Jensen's collection of short essays celebrates not only life's ordinary experiences but the human power of naming those ordinary things. "We fleshly, earth-bound creatures are writing a language of creation, word by word. . . . Putting names to things, rather than taming the world by substituting language for living fact, infuses the world with a wild wonderment known only to creatures who trade in words."

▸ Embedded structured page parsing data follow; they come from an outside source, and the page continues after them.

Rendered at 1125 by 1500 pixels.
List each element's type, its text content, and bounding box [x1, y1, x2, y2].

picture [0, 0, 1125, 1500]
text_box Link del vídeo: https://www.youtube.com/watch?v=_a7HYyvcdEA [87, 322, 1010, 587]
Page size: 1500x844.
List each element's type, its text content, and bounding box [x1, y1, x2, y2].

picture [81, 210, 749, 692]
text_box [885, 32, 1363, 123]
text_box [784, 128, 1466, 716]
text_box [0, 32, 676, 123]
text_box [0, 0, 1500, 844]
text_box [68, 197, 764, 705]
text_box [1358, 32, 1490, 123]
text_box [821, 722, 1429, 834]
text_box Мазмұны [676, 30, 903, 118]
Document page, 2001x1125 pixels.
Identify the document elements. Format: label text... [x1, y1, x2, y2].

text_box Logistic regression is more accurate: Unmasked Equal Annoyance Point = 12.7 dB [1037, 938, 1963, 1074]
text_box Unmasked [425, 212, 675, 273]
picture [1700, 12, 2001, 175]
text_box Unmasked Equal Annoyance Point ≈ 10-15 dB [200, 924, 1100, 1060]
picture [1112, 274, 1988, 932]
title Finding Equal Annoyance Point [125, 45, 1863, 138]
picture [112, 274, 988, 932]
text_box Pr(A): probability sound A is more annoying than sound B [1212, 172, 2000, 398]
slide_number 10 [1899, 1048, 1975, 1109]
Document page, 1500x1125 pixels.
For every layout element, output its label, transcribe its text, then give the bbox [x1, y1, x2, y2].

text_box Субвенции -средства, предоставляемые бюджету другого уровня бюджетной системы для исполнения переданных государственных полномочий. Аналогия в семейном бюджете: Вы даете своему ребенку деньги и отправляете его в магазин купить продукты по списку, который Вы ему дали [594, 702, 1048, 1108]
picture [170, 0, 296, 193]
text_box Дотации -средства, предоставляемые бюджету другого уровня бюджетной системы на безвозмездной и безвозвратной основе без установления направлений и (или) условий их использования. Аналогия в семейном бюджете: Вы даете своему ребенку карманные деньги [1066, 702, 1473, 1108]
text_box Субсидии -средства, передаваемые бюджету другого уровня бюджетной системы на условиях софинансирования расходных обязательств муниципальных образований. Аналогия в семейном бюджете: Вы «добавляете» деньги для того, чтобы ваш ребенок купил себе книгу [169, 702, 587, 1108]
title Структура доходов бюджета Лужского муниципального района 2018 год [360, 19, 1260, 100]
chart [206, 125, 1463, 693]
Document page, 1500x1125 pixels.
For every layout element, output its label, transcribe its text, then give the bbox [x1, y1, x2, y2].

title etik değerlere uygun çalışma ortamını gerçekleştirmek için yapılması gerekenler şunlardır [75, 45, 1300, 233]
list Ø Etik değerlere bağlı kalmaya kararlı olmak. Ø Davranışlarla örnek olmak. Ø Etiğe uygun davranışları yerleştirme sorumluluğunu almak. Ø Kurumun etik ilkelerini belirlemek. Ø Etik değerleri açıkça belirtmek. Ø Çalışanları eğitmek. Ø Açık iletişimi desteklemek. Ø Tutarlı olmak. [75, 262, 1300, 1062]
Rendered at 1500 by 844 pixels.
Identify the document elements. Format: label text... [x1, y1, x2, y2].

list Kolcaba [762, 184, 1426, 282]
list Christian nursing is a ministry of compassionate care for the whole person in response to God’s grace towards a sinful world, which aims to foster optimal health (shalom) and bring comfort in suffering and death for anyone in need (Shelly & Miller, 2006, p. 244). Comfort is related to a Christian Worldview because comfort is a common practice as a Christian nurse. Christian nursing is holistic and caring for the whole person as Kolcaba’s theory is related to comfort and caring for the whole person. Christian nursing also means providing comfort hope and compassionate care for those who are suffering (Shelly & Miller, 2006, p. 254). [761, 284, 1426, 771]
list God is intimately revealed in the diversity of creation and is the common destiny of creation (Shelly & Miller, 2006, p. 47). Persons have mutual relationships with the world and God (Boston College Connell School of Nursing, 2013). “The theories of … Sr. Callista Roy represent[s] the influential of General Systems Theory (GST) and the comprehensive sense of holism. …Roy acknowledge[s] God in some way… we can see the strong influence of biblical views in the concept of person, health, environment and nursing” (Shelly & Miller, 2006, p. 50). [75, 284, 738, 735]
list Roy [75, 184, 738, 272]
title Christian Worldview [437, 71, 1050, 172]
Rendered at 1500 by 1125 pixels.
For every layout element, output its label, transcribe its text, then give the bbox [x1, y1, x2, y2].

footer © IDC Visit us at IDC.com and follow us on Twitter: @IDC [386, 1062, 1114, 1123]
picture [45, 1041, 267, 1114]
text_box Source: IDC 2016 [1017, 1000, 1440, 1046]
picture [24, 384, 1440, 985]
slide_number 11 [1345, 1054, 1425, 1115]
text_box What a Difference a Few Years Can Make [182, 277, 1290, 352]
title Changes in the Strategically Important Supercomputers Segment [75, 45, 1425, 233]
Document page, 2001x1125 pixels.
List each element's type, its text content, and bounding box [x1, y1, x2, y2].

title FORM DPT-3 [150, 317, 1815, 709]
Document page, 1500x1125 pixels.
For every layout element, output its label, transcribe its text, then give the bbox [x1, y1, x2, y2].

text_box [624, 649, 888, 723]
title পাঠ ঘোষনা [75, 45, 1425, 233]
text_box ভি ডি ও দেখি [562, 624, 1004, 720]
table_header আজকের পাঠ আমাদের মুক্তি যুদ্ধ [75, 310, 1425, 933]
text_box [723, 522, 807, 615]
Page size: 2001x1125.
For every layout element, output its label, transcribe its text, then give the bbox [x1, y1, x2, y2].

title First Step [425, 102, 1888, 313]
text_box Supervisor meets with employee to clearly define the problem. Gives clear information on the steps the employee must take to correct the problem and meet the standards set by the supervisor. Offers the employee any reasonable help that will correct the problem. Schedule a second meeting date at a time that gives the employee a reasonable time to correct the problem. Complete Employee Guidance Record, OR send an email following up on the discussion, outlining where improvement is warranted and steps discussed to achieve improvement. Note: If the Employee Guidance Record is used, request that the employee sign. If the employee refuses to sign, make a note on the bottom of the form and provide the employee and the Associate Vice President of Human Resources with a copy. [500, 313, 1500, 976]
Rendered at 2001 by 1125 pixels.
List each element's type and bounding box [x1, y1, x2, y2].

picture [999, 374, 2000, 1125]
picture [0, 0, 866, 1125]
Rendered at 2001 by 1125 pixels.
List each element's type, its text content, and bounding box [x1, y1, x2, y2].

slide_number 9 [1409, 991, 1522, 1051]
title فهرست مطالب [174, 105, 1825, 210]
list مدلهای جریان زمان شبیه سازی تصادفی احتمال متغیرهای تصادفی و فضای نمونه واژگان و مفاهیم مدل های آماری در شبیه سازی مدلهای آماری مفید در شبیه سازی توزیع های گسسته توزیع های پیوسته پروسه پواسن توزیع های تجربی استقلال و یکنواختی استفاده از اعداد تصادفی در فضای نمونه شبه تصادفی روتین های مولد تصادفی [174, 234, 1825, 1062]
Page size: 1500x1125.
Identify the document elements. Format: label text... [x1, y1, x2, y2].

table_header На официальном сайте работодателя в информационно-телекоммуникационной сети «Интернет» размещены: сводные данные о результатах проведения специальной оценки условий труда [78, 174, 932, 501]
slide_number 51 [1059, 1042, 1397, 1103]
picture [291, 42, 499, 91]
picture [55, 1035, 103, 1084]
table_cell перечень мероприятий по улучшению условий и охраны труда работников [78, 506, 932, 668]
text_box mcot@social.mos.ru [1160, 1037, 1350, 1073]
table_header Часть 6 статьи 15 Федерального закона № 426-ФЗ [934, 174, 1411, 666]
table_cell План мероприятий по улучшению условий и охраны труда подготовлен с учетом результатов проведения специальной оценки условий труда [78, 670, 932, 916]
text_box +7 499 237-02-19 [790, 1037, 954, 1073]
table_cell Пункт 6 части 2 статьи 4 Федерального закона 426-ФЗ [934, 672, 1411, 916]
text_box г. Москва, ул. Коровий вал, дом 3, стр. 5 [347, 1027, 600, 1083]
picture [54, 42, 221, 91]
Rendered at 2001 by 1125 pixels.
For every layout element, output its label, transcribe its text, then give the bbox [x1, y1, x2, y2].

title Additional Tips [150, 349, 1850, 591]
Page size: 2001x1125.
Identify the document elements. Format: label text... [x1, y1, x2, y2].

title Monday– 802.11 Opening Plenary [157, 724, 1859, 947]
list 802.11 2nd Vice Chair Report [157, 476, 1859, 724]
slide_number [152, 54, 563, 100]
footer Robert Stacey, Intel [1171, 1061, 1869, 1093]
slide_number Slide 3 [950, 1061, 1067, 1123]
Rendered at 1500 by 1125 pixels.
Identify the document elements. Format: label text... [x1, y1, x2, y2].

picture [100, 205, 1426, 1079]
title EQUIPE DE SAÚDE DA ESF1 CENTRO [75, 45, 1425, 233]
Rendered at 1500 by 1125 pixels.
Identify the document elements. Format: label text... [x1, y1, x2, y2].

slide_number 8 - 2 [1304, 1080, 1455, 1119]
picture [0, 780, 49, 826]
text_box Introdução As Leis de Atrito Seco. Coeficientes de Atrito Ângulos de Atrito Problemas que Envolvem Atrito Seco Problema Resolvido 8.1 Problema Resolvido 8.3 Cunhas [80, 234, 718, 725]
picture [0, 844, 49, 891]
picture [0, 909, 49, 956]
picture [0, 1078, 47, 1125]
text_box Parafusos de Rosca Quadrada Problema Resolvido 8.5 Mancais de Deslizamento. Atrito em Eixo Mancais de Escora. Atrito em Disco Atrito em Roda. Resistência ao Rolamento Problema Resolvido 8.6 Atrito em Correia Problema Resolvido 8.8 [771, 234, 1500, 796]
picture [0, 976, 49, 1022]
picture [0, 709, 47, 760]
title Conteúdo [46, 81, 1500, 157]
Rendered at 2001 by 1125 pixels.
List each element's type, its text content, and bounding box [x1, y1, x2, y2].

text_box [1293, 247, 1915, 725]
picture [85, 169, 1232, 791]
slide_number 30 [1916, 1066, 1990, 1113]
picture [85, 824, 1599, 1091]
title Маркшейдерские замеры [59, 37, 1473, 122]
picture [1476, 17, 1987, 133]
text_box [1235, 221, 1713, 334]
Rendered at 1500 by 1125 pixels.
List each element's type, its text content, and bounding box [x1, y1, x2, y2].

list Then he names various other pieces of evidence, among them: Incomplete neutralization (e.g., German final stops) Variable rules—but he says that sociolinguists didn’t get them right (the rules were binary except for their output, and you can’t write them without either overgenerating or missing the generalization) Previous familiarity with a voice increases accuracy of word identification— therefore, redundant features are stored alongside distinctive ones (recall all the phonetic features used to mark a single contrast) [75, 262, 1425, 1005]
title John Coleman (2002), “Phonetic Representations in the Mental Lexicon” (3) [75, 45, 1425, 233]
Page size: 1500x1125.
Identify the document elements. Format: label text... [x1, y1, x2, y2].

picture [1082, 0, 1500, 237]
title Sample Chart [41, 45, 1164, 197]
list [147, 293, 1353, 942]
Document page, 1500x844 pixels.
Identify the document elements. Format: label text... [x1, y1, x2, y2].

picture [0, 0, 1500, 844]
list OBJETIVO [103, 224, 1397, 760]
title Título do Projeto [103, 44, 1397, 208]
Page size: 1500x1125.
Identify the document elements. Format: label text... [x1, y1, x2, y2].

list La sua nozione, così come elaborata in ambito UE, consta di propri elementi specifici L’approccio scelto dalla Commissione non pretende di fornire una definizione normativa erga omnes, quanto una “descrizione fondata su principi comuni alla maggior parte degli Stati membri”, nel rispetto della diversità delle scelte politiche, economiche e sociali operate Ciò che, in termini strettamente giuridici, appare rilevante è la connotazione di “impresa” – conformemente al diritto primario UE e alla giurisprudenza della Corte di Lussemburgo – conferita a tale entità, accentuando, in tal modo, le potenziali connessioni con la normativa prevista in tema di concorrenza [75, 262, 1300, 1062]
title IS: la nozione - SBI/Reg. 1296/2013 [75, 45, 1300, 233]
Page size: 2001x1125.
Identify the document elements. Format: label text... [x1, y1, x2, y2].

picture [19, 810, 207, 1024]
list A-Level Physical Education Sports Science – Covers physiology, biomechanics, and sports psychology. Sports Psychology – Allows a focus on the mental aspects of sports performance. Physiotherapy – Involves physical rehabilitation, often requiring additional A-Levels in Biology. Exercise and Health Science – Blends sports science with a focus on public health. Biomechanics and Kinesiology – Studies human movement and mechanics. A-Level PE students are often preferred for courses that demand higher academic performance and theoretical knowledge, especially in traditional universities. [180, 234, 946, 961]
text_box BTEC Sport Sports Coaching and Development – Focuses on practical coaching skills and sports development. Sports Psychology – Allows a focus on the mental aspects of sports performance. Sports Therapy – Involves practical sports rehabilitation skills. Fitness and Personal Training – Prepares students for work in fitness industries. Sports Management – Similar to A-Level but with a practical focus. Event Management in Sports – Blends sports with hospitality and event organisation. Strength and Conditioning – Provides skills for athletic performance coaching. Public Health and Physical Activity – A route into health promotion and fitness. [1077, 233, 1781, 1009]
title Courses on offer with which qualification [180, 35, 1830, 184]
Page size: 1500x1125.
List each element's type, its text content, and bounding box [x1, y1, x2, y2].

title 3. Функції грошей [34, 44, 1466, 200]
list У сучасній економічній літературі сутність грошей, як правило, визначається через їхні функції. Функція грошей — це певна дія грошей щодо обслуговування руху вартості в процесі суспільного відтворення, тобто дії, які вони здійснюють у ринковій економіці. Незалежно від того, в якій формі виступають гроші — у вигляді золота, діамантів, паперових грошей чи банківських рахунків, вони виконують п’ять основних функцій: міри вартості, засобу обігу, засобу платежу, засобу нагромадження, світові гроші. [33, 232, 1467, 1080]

While we must not confuse words with the things they name, Jensen writes, nevertheless the naming suggests close attention to the world. Naming something "bestows upon the things of this world a quality of intimate observation that I personally equate with love."

Jensen uses his words to characterize Buddhism as "kindness" borne of the "knowing that nowhere does there exist a single separate self. The perception of no self is one of compassion, since compassion is not so much a matter of feeling as one of identification." This identification extends beyond the Buddhist community (the "sangha") to one that is "inclusive of all beings." All this is not easy, since "human lives are 'ten thousand beautiful mistakes' as the old masters liked to point out." Jensen's is Zen with scraped knees, zazen (meditation) with an itch. Still, "we find our voice each day in the words the universe utters."